И первый выход в «большой свет» – тоже отсюда, с теми средствами, которые переулок дарил. Вместо шпаны в городе теперь царили стиляги, и всех волновало: как показать себя? В соседнем доме, номер 5, – как раз за той высоченной кирпичной стеной! – был таинственный маленький заводик. Железные ворота, с улицы, всегда были замкнуты, но мы проползали под ними – так велика была страсть! Не выпрямляясь, в полуприседе, мы проникаем в темную кладовку, где в пахучем углу свалены узкие обрезки очень мягкой, чуть мохнатой материи, – до сих пор помню ее на ощупь – и пихаем ее за пазуху.

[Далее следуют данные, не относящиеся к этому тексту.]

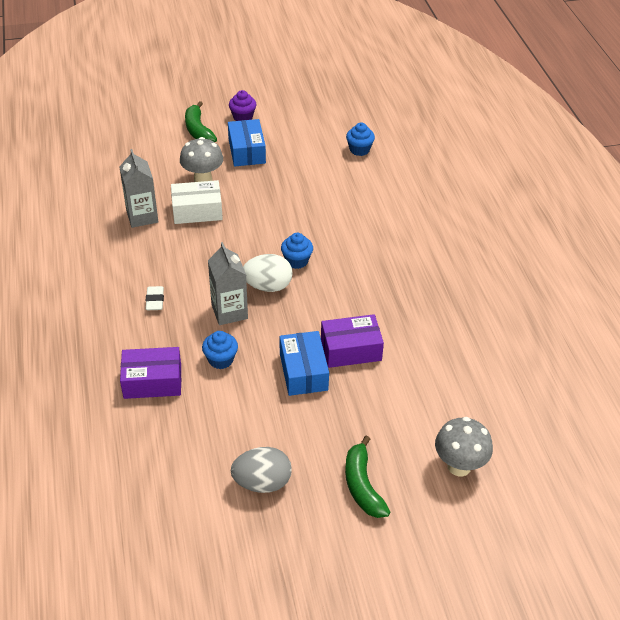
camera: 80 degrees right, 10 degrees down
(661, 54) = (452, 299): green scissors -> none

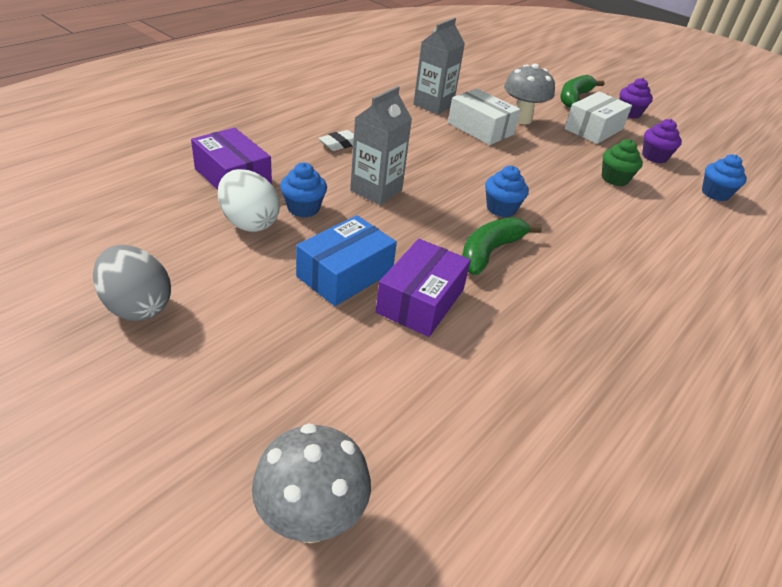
camera: 50 degrees right, 5 degrees down
(246, 151) = (593, 129): blue box -> white box
(268, 286) = (441, 202): white egg -> white egg (249, 222)
(302, 146) = (654, 157): none -> purple cupcake
(309, 184) = (614, 179): none -> green cupcake
(351, 350) = (420, 301): purple box -> purple box turned 75 degrees clockwise
(362, 486) = (191, 408): green banana -> green banana (489, 252)

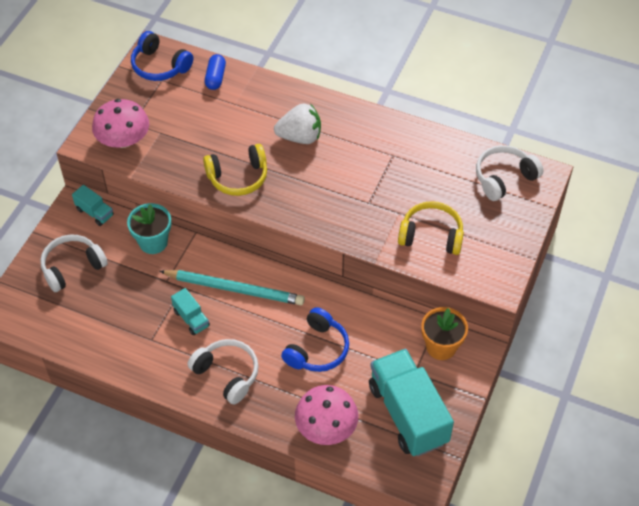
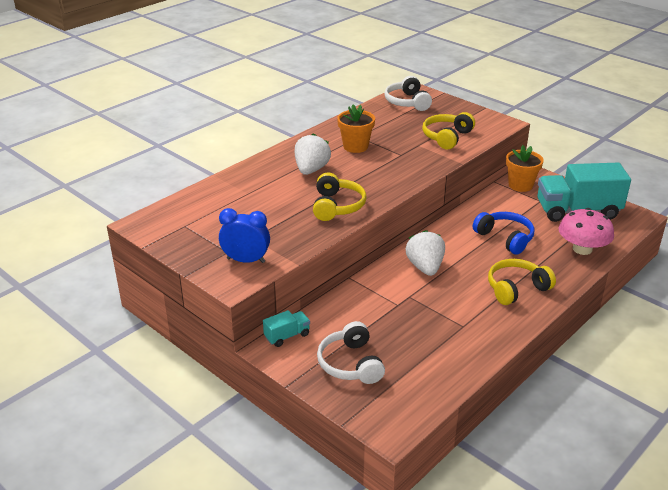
camera: 70 degrees left, 20 degrees down
(123, 140) = (246, 260): pink mushroom -> blue clock
(153, 242) = (347, 304): turquoise flower pot -> none
(160, 66) = (165, 223): blue headphones -> none
(191, 318) = (448, 297): turquoise truck -> none
(215, 77) = (208, 197): blue capsule -> none
(227, 374) = (516, 288): white headphones -> yellow headphones
(234, 289) = (425, 267): turquoise pencil -> white strawberry
(367, 159) = (355, 146): none -> orange flower pot

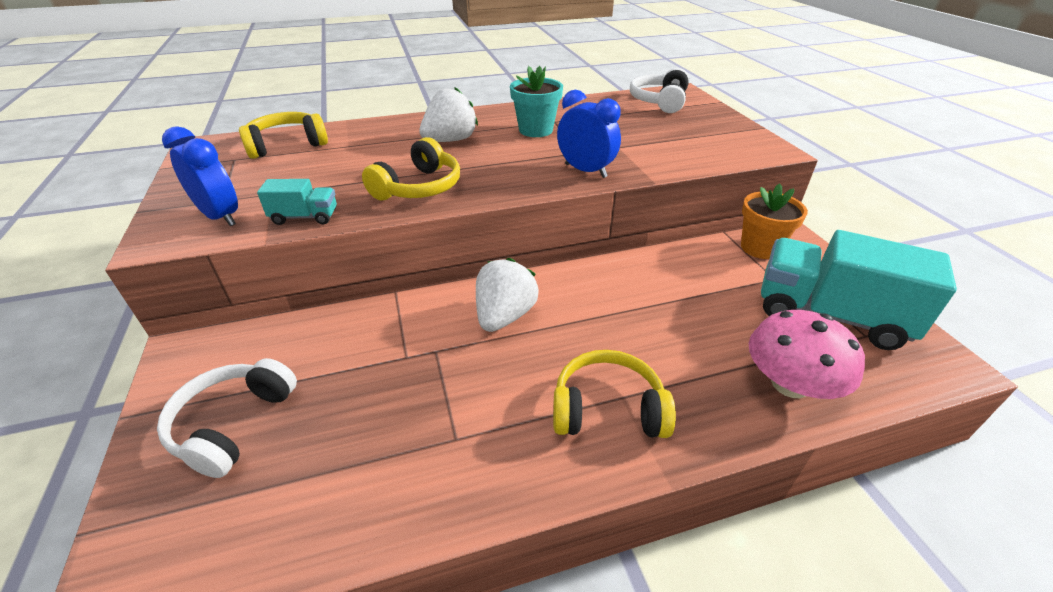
camera: 30 degrees right, 5 degrees up
(287, 336) = (224, 341): turquoise truck -> turquoise truck (305, 217)
(355, 146) = (535, 130): orange flower pot -> turquoise flower pot
(418, 167) = (585, 171): none -> blue clock
(446, 137) = (668, 147): yellow headphones -> yellow headphones (287, 145)
(505, 238) = (666, 316): blue headphones -> none

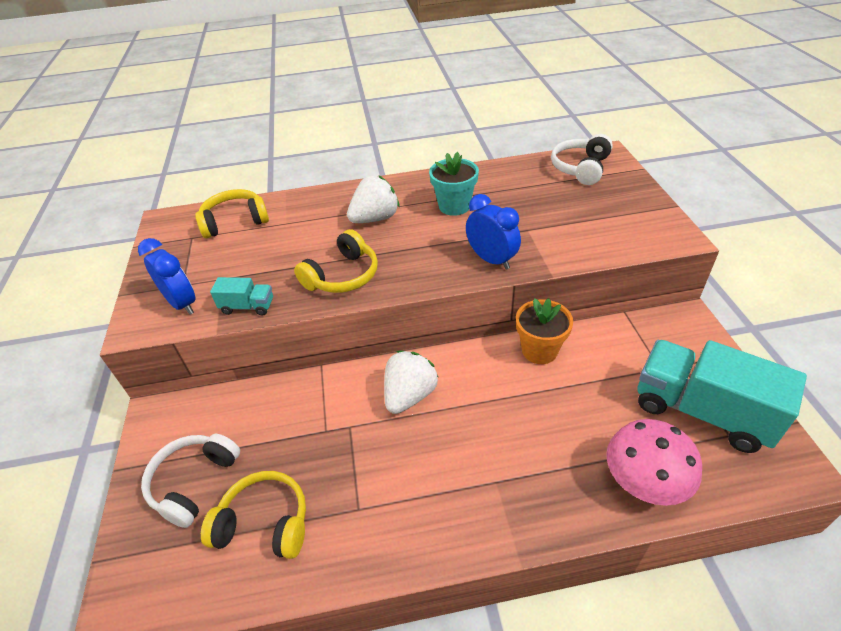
camera: 10 degrees right, 5 degrees up
(608, 409) = (483, 492): yellow headphones -> yellow headphones (264, 523)
(760, 248) = (655, 332): orange flower pot -> orange flower pot (539, 350)

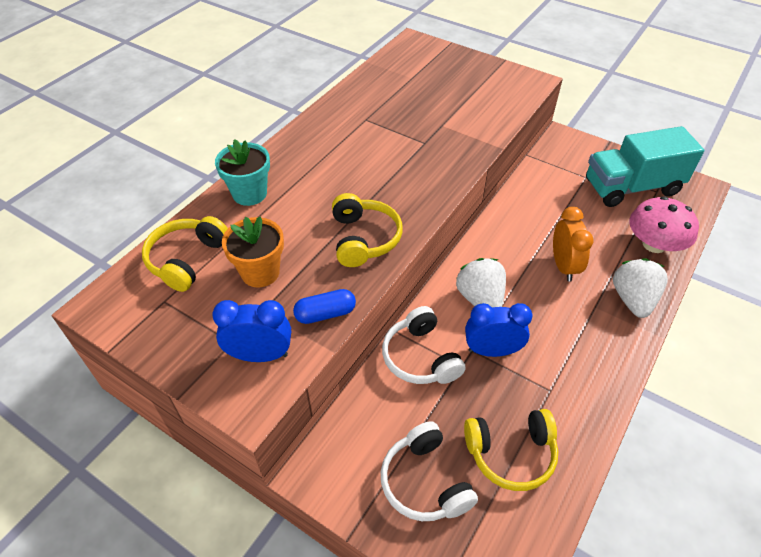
camera: 50 degrees left, 5 degrees up
(248, 306) = (325, 314): turquoise truck -> blue capsule
(264, 523) = (511, 454): yellow headphones -> yellow headphones turned 150 degrees counterclockwise
(375, 218) = (318, 180): white strawberry -> white strawberry (633, 300)
(454, 206) = (365, 136): turquoise flower pot -> turquoise flower pot (249, 194)
(491, 260) = (450, 160): blue clock -> blue clock (492, 350)
(517, 426) = (563, 266): none -> orange clock
(539, 350) = (514, 212): orange flower pot -> orange flower pot (260, 272)
(580, 168) = (412, 61): white headphones -> white headphones (420, 357)

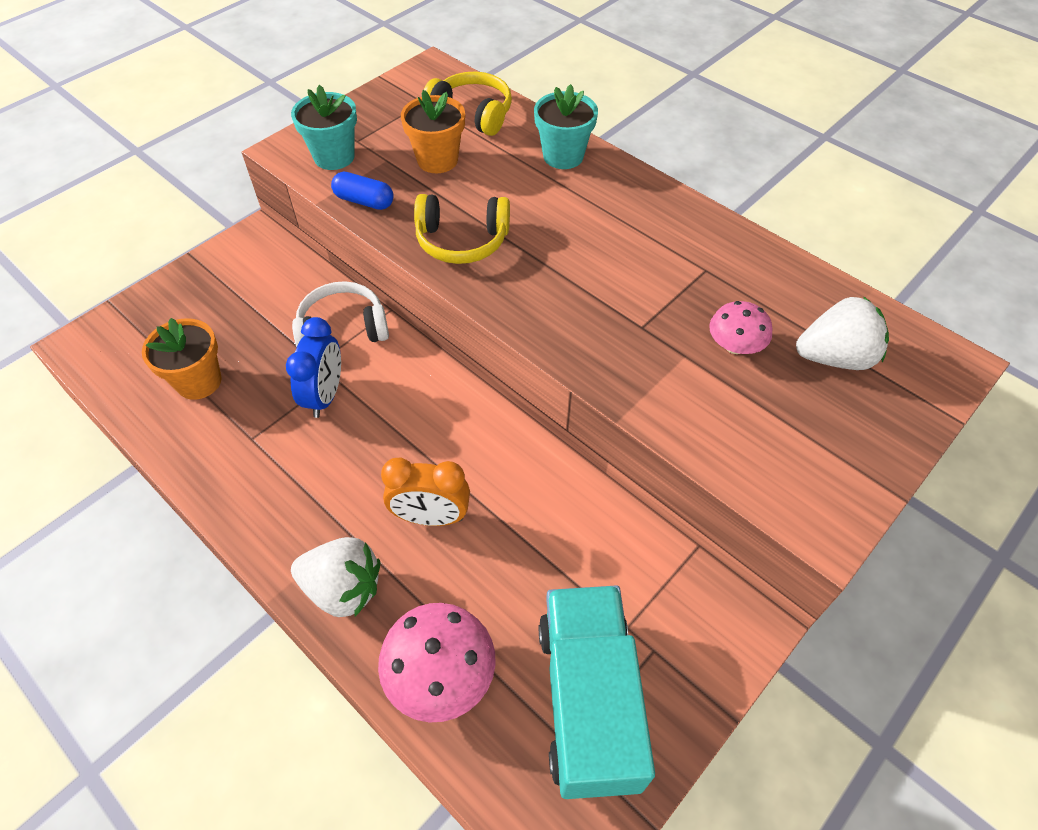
camera: 100 degrees right, 5 degrees up
(260, 355) = (334, 157): blue clock -> turquoise flower pot
(325, 314) = (364, 201): blue capsule -> blue capsule turned 60 degrees counterclockwise
(424, 482) = (207, 309): white headphones -> none
(427, 107) = (735, 345): none -> pink mushroom
(480, 299) = (404, 402): white strawberry -> white strawberry (834, 357)
(511, 454) = (199, 381): yellow headphones -> orange flower pot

– Атас! – доносится шепот, и мы бежим. В своем дворе стремительно расходимся, закрываемся дома, и только тут, с колотящимся сердцем, озираем добычу. Это куски мягкой технической байки, порезанной на полоски, но главное, что пьянит, они – совершенно невероятных, недопустимых в нашей советской стране расцветок – помню то испуганно-сладкое чувство. Нежно-лимонный, слегка даже постыдный розовый, недопустимый – мы это чувствуем уже ясно и остро – оттенок зеленого. Но именно это нас и возбуждает. Молча объединяемся во дворе, но идем по улицам как бы каждый сам по себе. «Стяги» наши еще за пазухой, не на шее – на шею рано! По этим улицам так не ходят. Но – Невский! На Невском можно, чего нигде больше нельзя, – и хотя здесь легче всего и получить наказание за свою дерзость, но «на миру и смерть красна»! Сколько диких фигур отразилось тогда в тусклых зеркалах на углу Невского и Литейного – фигур страусиной походки и павлиньей окраски. А вот и мы! В ближайшей к Невскому подворотне наматываем на шеи свои стяги-кашне, чувствуя их запретный отсвет на коже щек, – и выходим на Невский! Идем, напряженно ловя взгляды встречных… Ну как?… Никак! И неужели это будет так – никогда тебе не заметят? Наверное, мое возбуждение и отчаяние было сильнее, чем у других: я вдруг вижу, что иду уже один, выхожу на Аничков мост… Никто не смотрит на меня! Порыв ветра выбивает слезы… «Я молод был, безвестен, одинок» – стихи Бунина о такой же его прогулке пронзили меня через много лет… Где они – эти шарфики с Саперного переулка?